Galileo has had such a troubled history that many doubted it would ever get off the ground. Critics mocked it as “the Common Agricultural Policy in the sky,” a reference to Europe’s program of subsidies for farmers, which eats up nearly 40 percent of the union’s total budget.

A 2011 report to the European Parliament listed a catalog of troubles, noting that Galileo had been particularly blighted in its early years by a familiar problem: political pressure from individual countries to skew the project in favor of their own companies and other immediate interests.

It also ran aground, the report said, on friction between the “pro-Atlanticist” stand of strong American allies like Britain and the “pro-European” outlook of nations that often have strained relations with Washington, like France. “Political disagreements among member states marked the Galileo program since its very beginning,” the report said.
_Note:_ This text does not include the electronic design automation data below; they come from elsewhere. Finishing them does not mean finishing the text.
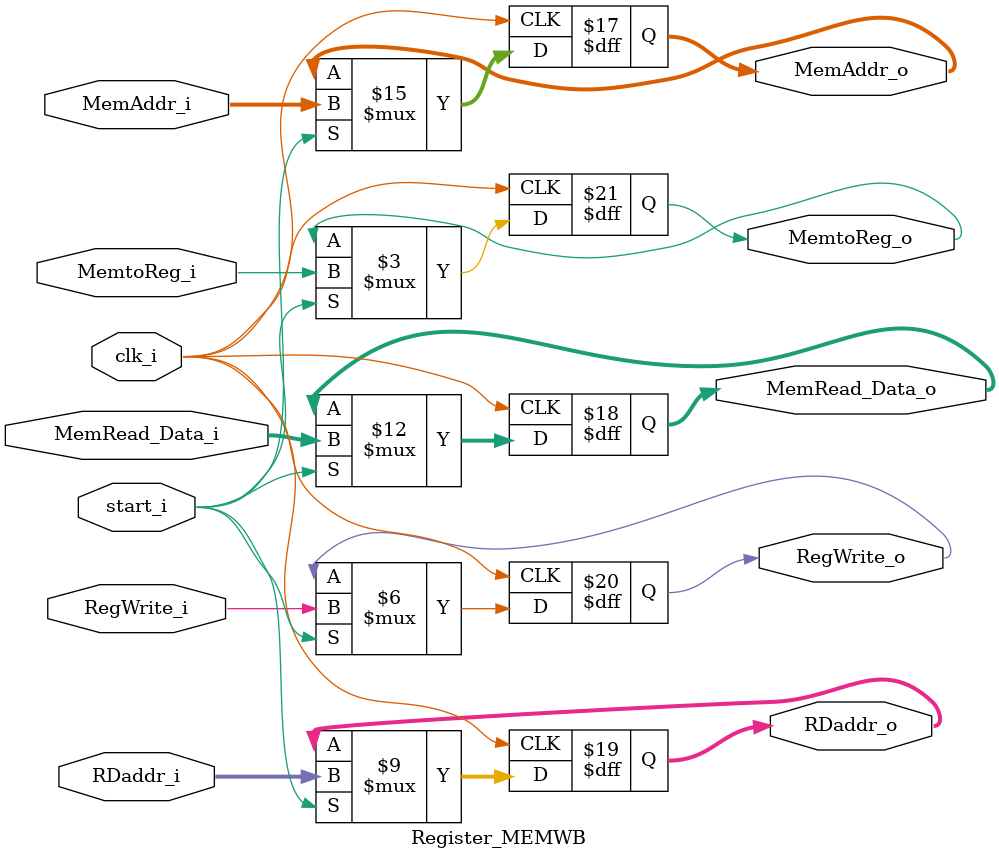
<source format=v>
module Register_MEMWB (
	clk_i, 
	start_i,

	MemAddr_i,
	MemRead_Data_i,
	RDaddr_i,

	MemAddr_o,
	MemRead_Data_o,
	RDaddr_o,

    //Control Signal
	RegWrite_i,
	MemtoReg_i,
	RegWrite_o,
	MemtoReg_o
);

input               clk_i,start_i;
input 	[31:0] 		MemAddr_i,MemRead_Data_i;
input 	[4:0]		RDaddr_i;
input               RegWrite_i, MemtoReg_i;

output 	[31:0] 		MemAddr_o,MemRead_Data_o;
output 	[4:0]		RDaddr_o;
output              RegWrite_o, MemtoReg_o;

reg 	[31:0] 		MemAddr_o,MemRead_Data_o;
reg 	[4:0]		RDaddr_o;
reg                 RegWrite_o, MemtoReg_o;

always @(posedge clk_i) begin
	if(start_i)	begin
		MemAddr_o			<= MemAddr_i;		
		MemRead_Data_o		<= MemRead_Data_i;		
		RDaddr_o			<= RDaddr_i;		
		
		RegWrite_o          <= RegWrite_i; 
        MemtoReg_o          <= MemtoReg_i;

	end
	else begin
		MemAddr_o			<= MemAddr_o;		
		MemRead_Data_o		<= MemRead_Data_o;		
		RDaddr_o			<= RDaddr_o;		
		
		RegWrite_o          <= RegWrite_o; 
        MemtoReg_o          <= MemtoReg_o;

	end
end

endmodule
</source>
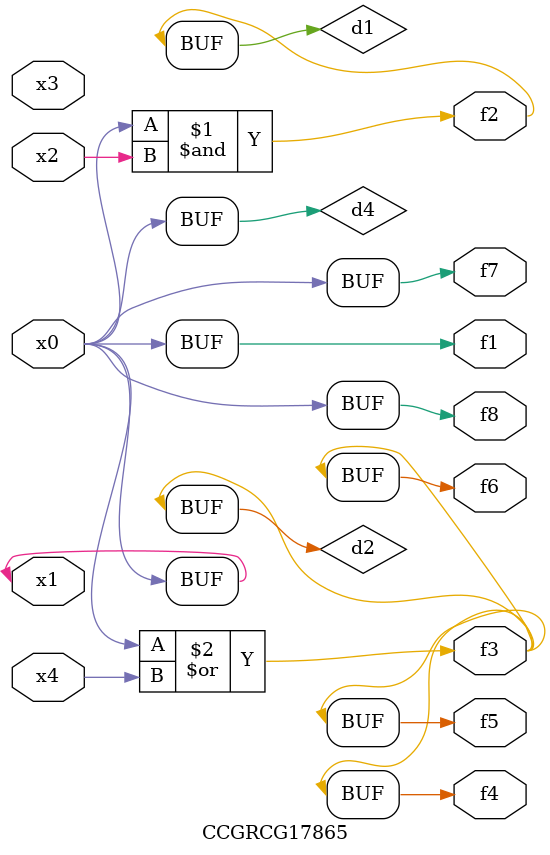
<source format=v>
module CCGRCG17865(
	input x0, x1, x2, x3, x4,
	output f1, f2, f3, f4, f5, f6, f7, f8
);

	wire d1, d2, d3, d4;

	and (d1, x0, x2);
	or (d2, x0, x4);
	nand (d3, x0, x2);
	buf (d4, x0, x1);
	assign f1 = d4;
	assign f2 = d1;
	assign f3 = d2;
	assign f4 = d2;
	assign f5 = d2;
	assign f6 = d2;
	assign f7 = d4;
	assign f8 = d4;
endmodule

</source>
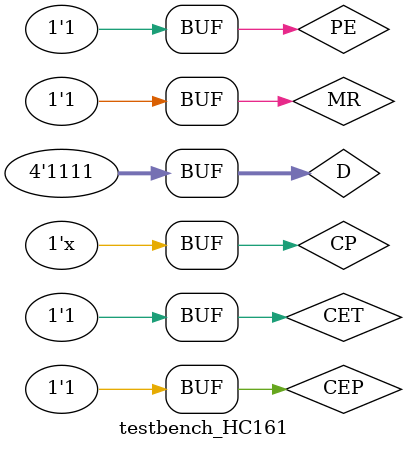
<source format=v>
`timescale 1ns/1ns
module testbench_HC161;
	reg MR, CP, CEP, CET, PE;
	reg [3:0] D;
	wire TC;
	wire [3:0] Q;
	
	HC_161 test_HC_161(Q, TC, MR, CP, CEP, CET, PE, D);
	
	always #10 CP = ~CP;

	initial
		begin
			MR = 0; CP = 0; 
			#20 MR = 1; PE = 0; D = 4'b0000;
			#20 D = 4'b1111;
			#20 CEP = 1; CET = 1; PE = 1;
		end
		
endmodule
</source>
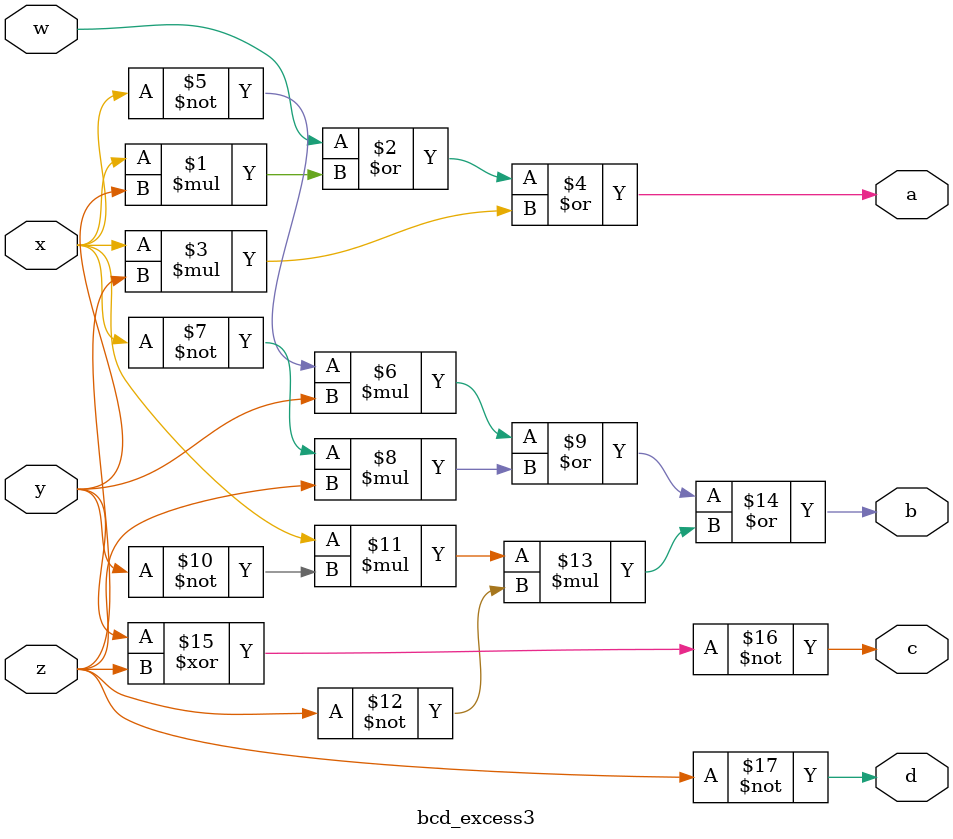
<source format=v>
module bcd_excess3(
    input w,
    input x,
    input y,
    input z,
    output a,
    output b,
    output c,
    output d
    );
    
    assign a = w | (x*y) | (x*z);
    assign b = ~x*y | ~x*z | x*(~y)*(~z);
    assign c = ~(y^z);
    assign d = ~z;
    
endmodule

</source>
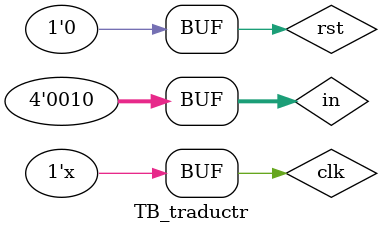
<source format=v>
`timescale 1ns / 1ps


module TB_traductr;

	// Inputs
	reg [3:0] in;
	reg clk;
	reg rst;

	// Outputs
	wire [15:0] out;

	// Instantiate the Unit Under Test (UUT)
	Traductor uut (
		.in(in), 
		.out(out), 
		.clk(clk), 
		.rst(rst)
	);

	initial begin
		// Initialize Inputs
		in = 4'b0010;
		clk = 0;
		rst = 0;

		// Wait 100 ns for global reset to finish
		#100;
        
		// Add stimulus here

	end
	always #10 clk=~clk;
      
endmodule


</source>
A cable from the United States Embassy in Berlin released by WikiLeaks reported private remarks made in 2009 by the chief executive of a German satellite maker, OHB-System. It quoted the OHB chief, Berry Smutny, describing Galileo as doomed to fail without major changes and “a waste of E.U. taxpayers’ money championed by French interests.” Mr. Smutny, who disputed the comments attributed to him, was fired by the company.

“This is the most stupid remark I have ever heard, and the decision taken by shareholders of OHB was the right one,” François Auque, chief executive of Astrium, a rival satellite company owned by the European defense and aeronautics conglomerate EADS, said in a recent lunch with reporters. “It doesn’t cover any reality at all.”

Astrium won an initial Galileo contract for four satellites. But contracts worth $1 billion for 22 more satellites have all gone to OHB, now one of the primary corporate beneficiaries of Galileo. British companies have also done well, a boon that has helped erode Britain’s initial hostility to the project.

The United States also initially opposed Galileo, with officials in the administration of President George W. Bush worrying that the European system would interfere with GPS channels used by the military and could be used by America’s foes in a war. Washington also asked why, when many European nations were increasingly unable to fulfill their military obligations as members of NATO because of defense cuts, they wanted to splash billions on a project that replicated an existing system paid for by the United States.